What you will do: Report each line below that contains the string "Colias", copying every matching line in full. Upper and lower case must match.

(Collection entries)
::::::::::

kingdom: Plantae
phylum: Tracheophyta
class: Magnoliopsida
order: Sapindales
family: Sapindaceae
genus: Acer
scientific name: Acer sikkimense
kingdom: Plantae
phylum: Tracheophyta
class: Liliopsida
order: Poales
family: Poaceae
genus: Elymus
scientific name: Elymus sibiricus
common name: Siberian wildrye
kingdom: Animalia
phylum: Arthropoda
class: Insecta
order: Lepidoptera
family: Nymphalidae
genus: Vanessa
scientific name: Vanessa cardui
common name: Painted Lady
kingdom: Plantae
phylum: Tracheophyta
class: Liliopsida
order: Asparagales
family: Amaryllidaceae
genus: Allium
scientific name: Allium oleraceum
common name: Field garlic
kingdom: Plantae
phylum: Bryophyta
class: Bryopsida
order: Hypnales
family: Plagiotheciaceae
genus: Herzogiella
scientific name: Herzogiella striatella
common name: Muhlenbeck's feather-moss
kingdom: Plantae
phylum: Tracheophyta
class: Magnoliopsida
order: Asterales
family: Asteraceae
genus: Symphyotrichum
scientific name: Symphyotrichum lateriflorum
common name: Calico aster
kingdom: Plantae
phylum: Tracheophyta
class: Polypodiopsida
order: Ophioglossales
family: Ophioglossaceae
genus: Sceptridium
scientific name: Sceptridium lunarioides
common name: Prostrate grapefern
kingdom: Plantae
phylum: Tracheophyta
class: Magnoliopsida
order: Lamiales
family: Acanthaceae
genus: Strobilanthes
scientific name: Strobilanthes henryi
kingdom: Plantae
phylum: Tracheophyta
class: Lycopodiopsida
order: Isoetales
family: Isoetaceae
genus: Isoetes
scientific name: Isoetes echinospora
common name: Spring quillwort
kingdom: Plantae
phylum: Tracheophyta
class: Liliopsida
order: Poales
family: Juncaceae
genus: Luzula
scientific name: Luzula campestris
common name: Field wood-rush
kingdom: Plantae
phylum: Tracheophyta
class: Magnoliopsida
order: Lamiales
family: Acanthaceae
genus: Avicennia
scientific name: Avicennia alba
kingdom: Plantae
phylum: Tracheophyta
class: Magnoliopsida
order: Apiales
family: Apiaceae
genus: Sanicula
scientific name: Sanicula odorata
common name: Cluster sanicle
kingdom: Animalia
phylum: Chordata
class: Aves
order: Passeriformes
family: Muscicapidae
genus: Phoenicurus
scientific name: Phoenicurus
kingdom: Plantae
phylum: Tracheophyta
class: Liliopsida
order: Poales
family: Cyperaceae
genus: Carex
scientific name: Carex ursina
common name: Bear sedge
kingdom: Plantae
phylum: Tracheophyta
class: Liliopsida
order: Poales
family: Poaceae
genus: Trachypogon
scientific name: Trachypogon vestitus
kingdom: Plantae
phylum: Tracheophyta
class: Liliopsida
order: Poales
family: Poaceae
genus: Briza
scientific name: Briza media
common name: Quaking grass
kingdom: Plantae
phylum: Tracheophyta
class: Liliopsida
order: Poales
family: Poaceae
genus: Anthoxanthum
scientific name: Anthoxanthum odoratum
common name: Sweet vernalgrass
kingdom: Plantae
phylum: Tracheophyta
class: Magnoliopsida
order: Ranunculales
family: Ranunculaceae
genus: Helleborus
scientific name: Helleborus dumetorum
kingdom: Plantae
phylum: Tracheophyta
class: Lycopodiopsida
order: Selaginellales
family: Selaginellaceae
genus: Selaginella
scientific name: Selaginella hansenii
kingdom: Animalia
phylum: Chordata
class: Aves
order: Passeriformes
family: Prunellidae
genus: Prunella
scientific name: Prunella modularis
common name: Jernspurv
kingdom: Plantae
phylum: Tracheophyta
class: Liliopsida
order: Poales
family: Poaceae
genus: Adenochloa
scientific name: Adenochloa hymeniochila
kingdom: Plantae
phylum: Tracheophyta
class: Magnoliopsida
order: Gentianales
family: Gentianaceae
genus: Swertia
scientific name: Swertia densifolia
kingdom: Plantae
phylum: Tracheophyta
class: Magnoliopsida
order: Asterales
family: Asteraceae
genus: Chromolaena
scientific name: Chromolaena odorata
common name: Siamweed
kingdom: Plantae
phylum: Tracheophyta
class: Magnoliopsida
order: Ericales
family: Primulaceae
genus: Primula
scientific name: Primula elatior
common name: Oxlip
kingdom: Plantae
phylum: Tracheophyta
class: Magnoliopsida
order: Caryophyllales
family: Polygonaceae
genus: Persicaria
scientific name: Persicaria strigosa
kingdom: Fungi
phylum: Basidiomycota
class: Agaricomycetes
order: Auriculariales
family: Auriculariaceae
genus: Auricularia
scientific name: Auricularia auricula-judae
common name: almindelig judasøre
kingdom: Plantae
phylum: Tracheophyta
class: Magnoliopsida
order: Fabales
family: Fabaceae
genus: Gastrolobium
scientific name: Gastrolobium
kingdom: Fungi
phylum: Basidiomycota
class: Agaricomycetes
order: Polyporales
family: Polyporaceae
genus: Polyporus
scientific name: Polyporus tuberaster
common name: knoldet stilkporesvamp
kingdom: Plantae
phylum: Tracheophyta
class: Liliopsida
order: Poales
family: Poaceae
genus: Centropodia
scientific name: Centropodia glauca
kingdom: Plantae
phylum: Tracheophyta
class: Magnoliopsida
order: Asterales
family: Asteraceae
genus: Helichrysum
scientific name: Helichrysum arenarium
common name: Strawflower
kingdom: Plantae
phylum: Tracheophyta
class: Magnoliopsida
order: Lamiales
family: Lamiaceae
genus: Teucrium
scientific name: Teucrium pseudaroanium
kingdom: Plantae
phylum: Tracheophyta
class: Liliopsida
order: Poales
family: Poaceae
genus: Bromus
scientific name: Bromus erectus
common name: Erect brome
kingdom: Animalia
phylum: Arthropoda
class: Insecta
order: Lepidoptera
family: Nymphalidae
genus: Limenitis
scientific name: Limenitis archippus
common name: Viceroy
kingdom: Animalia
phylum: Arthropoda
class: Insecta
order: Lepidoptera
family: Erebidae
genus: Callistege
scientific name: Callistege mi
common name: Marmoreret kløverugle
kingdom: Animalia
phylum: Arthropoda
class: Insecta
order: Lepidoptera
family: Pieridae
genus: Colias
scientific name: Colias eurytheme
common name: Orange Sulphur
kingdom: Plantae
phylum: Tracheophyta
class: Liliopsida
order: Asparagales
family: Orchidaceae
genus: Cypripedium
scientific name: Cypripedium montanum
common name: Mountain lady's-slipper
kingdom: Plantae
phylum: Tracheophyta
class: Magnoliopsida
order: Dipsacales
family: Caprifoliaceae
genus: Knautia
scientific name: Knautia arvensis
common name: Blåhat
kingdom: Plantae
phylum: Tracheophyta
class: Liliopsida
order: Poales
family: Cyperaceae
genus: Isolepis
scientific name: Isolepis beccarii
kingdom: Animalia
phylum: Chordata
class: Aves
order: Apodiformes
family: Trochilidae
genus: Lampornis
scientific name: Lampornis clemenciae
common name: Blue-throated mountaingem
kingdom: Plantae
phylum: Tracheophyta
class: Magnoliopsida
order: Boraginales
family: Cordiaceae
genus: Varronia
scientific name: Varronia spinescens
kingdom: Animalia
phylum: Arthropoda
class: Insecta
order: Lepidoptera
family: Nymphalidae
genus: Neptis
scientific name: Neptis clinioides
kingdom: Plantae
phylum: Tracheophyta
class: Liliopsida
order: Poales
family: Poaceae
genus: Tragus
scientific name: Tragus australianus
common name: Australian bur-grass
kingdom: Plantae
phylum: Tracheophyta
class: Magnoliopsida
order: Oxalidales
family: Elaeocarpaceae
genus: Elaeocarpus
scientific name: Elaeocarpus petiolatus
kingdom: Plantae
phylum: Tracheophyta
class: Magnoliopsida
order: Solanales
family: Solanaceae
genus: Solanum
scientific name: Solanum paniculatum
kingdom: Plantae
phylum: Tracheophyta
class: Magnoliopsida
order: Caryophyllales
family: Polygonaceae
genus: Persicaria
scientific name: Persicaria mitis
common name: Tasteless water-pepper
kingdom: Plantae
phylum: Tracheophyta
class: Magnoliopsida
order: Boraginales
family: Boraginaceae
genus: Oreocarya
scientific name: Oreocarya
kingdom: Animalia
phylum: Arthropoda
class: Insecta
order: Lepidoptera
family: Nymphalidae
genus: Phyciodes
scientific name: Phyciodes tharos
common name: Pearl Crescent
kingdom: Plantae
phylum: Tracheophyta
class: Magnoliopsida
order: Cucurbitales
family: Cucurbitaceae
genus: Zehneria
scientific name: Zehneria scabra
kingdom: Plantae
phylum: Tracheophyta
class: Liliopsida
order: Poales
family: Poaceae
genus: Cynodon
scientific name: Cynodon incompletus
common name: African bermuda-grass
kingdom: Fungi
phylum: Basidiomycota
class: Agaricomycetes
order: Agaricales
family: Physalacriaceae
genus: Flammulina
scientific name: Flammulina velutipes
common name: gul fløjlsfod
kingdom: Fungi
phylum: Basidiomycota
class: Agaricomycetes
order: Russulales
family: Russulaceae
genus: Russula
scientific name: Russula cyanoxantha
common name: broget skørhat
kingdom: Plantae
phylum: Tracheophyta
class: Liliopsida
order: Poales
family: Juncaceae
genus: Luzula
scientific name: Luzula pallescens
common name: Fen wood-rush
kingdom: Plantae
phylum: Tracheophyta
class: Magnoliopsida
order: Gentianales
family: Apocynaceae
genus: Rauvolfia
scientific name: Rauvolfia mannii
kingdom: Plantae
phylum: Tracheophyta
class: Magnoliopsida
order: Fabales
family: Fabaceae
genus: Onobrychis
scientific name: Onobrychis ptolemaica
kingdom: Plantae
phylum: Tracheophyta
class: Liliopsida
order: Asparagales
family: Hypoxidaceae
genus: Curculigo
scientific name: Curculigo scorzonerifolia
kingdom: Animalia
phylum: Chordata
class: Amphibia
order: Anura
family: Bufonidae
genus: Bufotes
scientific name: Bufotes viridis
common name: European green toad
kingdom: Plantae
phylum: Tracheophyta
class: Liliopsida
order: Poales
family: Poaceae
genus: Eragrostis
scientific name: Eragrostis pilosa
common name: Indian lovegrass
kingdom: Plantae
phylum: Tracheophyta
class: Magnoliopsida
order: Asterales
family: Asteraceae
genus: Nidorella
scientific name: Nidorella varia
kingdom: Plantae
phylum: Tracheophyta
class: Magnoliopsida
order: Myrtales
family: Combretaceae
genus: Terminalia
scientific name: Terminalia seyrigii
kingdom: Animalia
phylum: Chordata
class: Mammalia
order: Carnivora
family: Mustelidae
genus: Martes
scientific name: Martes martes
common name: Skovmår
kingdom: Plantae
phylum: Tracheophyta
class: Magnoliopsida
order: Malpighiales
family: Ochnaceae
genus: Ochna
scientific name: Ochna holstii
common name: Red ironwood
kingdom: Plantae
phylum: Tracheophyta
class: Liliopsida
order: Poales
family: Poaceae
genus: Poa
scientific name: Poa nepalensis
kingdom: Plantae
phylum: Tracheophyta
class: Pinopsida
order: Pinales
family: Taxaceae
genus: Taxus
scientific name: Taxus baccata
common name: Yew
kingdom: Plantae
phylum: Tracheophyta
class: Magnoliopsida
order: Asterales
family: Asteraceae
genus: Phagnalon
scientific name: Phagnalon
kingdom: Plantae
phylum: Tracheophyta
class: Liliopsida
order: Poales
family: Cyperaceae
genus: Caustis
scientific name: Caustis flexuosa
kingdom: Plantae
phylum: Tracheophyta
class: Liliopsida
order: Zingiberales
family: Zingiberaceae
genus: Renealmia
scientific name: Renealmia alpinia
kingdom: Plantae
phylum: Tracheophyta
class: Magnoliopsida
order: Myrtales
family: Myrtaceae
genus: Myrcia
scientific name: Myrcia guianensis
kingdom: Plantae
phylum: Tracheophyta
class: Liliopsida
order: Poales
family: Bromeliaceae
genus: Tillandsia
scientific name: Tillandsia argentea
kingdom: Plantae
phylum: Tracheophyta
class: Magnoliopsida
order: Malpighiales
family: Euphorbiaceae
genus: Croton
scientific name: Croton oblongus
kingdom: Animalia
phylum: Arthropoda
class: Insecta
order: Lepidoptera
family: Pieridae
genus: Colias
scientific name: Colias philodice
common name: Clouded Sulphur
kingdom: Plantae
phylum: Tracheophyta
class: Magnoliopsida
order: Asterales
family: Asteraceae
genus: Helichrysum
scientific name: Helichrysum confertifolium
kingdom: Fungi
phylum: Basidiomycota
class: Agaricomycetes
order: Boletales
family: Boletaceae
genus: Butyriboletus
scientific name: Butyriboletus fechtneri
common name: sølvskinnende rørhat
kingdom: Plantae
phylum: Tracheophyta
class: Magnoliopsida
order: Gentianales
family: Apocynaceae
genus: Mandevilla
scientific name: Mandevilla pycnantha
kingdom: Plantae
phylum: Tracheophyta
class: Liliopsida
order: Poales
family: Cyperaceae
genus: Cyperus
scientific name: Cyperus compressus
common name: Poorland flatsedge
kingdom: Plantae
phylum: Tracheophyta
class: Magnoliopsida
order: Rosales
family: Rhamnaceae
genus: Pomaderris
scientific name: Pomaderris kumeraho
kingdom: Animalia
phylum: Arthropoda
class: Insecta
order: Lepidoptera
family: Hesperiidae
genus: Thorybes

::::::::::

Result:
genus: Colias
scientific name: Colias eurytheme
genus: Colias
scientific name: Colias philodice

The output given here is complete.